Ainda estou deprimido pela nomeação de Calvão da Silva para Ministro da Administração Interna. O facto do Governo estar condenado à partida torna a nomeação ainda mais deplorável. João Miguel Tavares diz bem no Público
Há 14 milhões de razões para João Calvão da Silva não poder ser nomeado ministro, uma por cada euro que Ricardo Salgado recebeu do construtor José Guilherme. E nenhuma razão para que alguém se lembre de o pôr à frente da Administração Interna, tendo em conta que ele foi um dos dois distintos professores de Direito de Coimbra a assinar um parecer atestando a idoneidade de Ricardo Salgado para continuar à frente do BES após ter embolsado a famosa “liberalidade”.
Como se não bastasse a ideia peregrina de chamar “liberalidade” à oferta de um camião de notas, há ainda este facto a reter: José Guilherme era cliente do BESA, do qual o BES detinha então a maioria do capital – e portanto, mesmo que de forma indirecta, cliente de Salgado. Contudo, nada disso impediu Calvão da Silva de assinar um bonito parecer defendendo que a “liberalidade” havia sido apenas retribuição por um “conselho dado a título pessoal”, “fora do exercício das funções” de Salgado, e que por isso não se via “por que razão censurar a sua aceitação”.

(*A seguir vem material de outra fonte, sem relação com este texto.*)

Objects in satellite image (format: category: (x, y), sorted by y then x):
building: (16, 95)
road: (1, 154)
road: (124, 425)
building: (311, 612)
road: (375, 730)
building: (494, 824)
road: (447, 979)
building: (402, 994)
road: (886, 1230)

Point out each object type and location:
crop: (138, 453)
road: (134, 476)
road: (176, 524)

Mas há mais. Calvão da Silva decidiu ainda adornar tão belo naco de direito português com reflexões delico-doces sobre a beleza da “entreajuda”. Escreveu o senhor professor de Coimbra: “[Este é] o bom princípio geral de uma sociedade que quer ser uma comunidade – comum unidade – com espírito de entreajuda e solidariedade. De outro modo, ninguém estaria disponível para dar um conselho, uma recomendação ou informação a quem quer que fosse. É natural, pois, que um amigo possa e tenha gosto em dar sugestões, conselhos ou informações a outro amigo.”
Se por um lado parece menos grave por ser inconsequente e não acho que Passo Coelho seja corrupto, é talvez o lado simbólico que me choca mais. Insere-se na mesma linha do elogio de Passos a Dias Loureiro na queijaria. Mais grave foi a manutenção de Relvas (a própria presença dele logo para começar, é incompreensível) muito para lá do admissível. É como se me pedissem amnésia.

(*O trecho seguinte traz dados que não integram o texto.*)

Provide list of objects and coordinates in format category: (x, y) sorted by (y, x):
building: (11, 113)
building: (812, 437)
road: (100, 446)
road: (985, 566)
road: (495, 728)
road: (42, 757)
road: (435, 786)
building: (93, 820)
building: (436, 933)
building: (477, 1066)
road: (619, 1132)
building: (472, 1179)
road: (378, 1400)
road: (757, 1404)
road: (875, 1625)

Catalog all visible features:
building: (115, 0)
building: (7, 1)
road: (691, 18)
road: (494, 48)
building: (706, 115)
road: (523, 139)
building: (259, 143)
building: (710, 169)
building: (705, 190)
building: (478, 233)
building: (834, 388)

Isto demonstra que não existe sensibilidade ética e respeito pela digniddade dos portugueses. Sem noção do certo e errado e da sensibilidade mais essencial que uma população tem, a da reputação, da jutiça, caímos precisamente no que de facto motiva a axcenção da extrema esquerda populista e extrema direita populista em sociedades anteriormente abertas e liberais. Não é coincidÊncia que os radicais do Bloco de Esquerda tenham tido o melhor resultado eleitoral na ressaca do PS ter tido o político mais corrupto dos 40 anos de democracia portuguesa à frente dos seus destinos durante uma década.
Não tenho muitas dúvidas quanto ao desastre que será um governo de “frente esquerda”, mas também não acredito que cheguemos às profundezas do que foi a situação grega e entretanto espero que seja pedagógico. Costa não tem legitimidade política, ao contrário de Tsipras por isso cai mais depressa e espero que rebole para longe.